O governador do Banco de Portugal admitiu esta quarta-feira que os exames do BCE poderão detetar falhas nos bancos portugueses, apesar do trabalho de preparação que o Banco de Portugal fez nos últimos anos com várias auditorias e testes de stress.

Num discurso no parlamento, em Lisboa, a propósito de uma conferência sobre a União Bancária, Carlos Costa destacou as auditorias à qualidade dos ativos dos bancos e os testes de stress trimestrais que o Banco de Portugal (BdP) levou a cabo desde 2011 às principais instituições financeiras para considerar que «os bancos [portugueses] não estão impreparados para fazer face ao processo que se vai iniciar».
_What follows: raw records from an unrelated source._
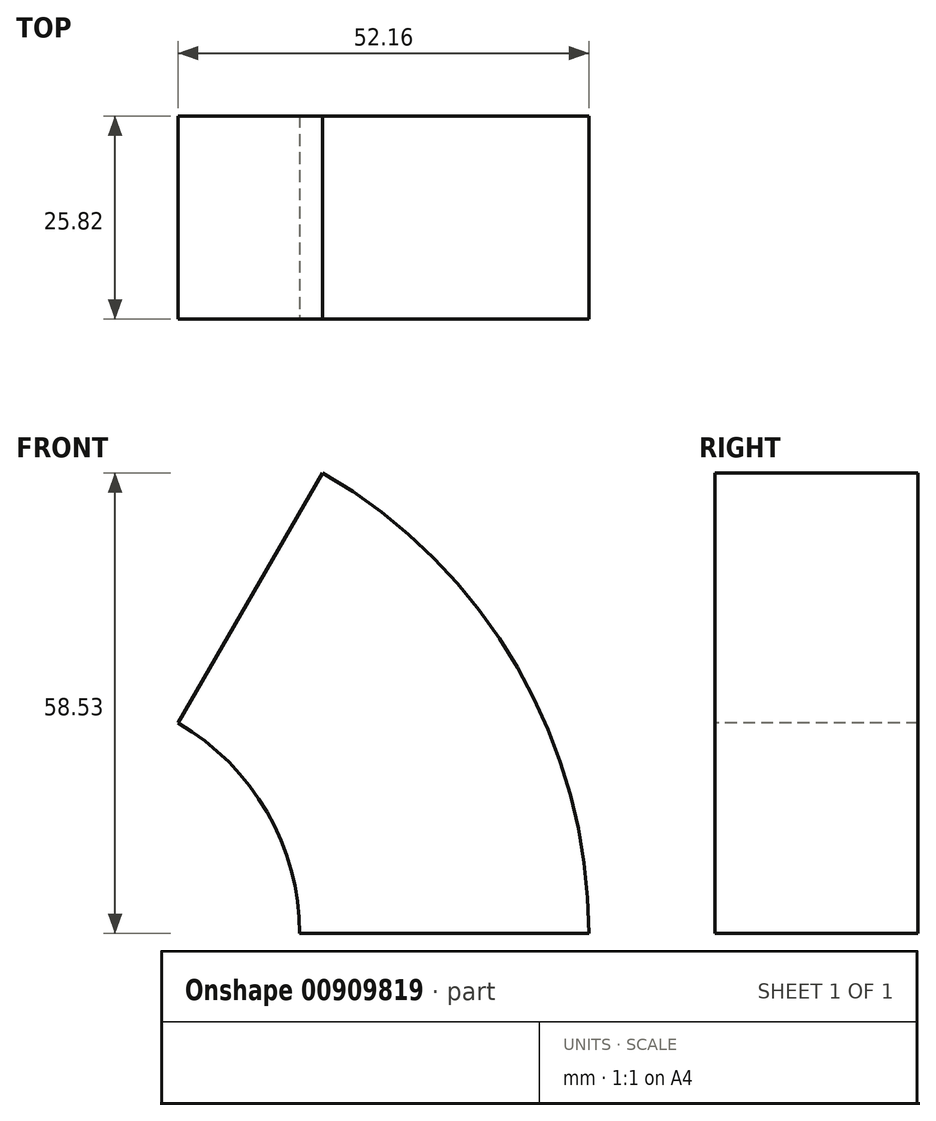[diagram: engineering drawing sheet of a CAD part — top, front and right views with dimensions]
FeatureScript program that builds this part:
annotation { "Feature Type Name" : "Feature", "Feature Type Description" : "" }
export const myFeature = defineFeature(function(context is Context, id is Id, definition is map)
    precondition{}
    {
        {
            var Q0;
            Q0=qCreatedBy(makeId("Top.planeOp"),FACE);
            var sketch = newSketch(context, id + "F0", { "sketchPlane" : qUnion([Q0])});
            skLineSegment(sketch, "E0.bottom", {"start": v(30.85, 0) * mm, "end": v(67.59, 0) * mm});
            skLineSegment(sketch, "E0.top", {"start": v(30.85, -25.82) * mm, "end": v(67.59, -25.82) * mm});
            skLineSegment(sketch, "E0.left", {"start": v(30.85, 0) * mm, "end": v(30.85, -25.82) * mm});
            skLineSegment(sketch, "E0.right", {"start": v(67.59, 0) * mm, "end": v(67.59, -25.82) * mm});
            skSolve(sketch);
        }
        {
            var Q0;
            Q0=qCreatedBy(makeId("Top.planeOp"),FACE);
            var sketch = newSketch(context, id + "F1", { "sketchPlane" : qUnion([Q0])});
            skLineSegment(sketch, "E1", {"start": v(0, -29.87) * mm, "end": v(0, 32.27) * mm});
            skSolve(sketch);
        }
        {
            var Q0;
            Q0=makeQuery(id+"F0.imprint","IMPRINT",FACE,{"disambiguationData":[TD([[makeQuery(id+"F0.imprint","IMPRINT",EDGE,{"derivedFrom":sQuery(id+"F0.wireOp",EDGE,"E0.bottom")}),-1.0]])]});
            var Q1;
            Q1=sQuery(id+"F1.wireOp",EDGE,"E1");
            revolve(context, id + "F2", {"surfaceOperationType" : NewSurfaceOperationType.NEW, "entities" : qUnion([Q0]), "axis" : qUnion([Q1]), "revolveType" : RevolveType.ONE_DIRECTION, "oppositeDirection" : true, "angle" : 60 * degree});
        }
    });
Ainda assim, admitiu o responsável pelo supervisor bancário, poderão ser detetados nos testes do BCE algumas falhas, já que há sempre diferenças nos modelos usados pelo BdP e pelo Banco Central Europeu (BCE).

«À partida, os bancos portugueses conhecem os mecanismos a que vão ser sujeitos, conhecem a situação dos seus balanços, reconheceram imparidades. É de admitir que possa haver aqui ou acolá uma diferença, porque a parametrização não é necessariamente a mesma e pode ser mais penalizadora ou menos», considerou Carlos Costa, acrescentando que, por exemplo, os testes de stress partem da definição de um cenário adverso teórico que não será necessariamente igual ao usado pelo BdP.

A avaliação do BCE a 128 bancos da zona euro, incluindo Caixa Geral de Depósitos, BCP, BPI e BES, é composta por três fases: uma análise à qualidade do balanço dos ativos dos bancos (chamada Asset Quality Review, à data de 31 de dezembro deste ano), uma análise dos principais riscos que se colocam a cada entidade (seja de liquidez, alavancagem ou financiamento) e testes de stress, em que o BCE vai exigir um rácio de capital mínimo de 8%, no cenário base, e de 5,5%, no cenário adverso.

A instituição liderada por Mario Draghi faz estes exercícios antes de assumir a supervisão bancária única, em 2014, um dos mecanismos da futura União Bancária.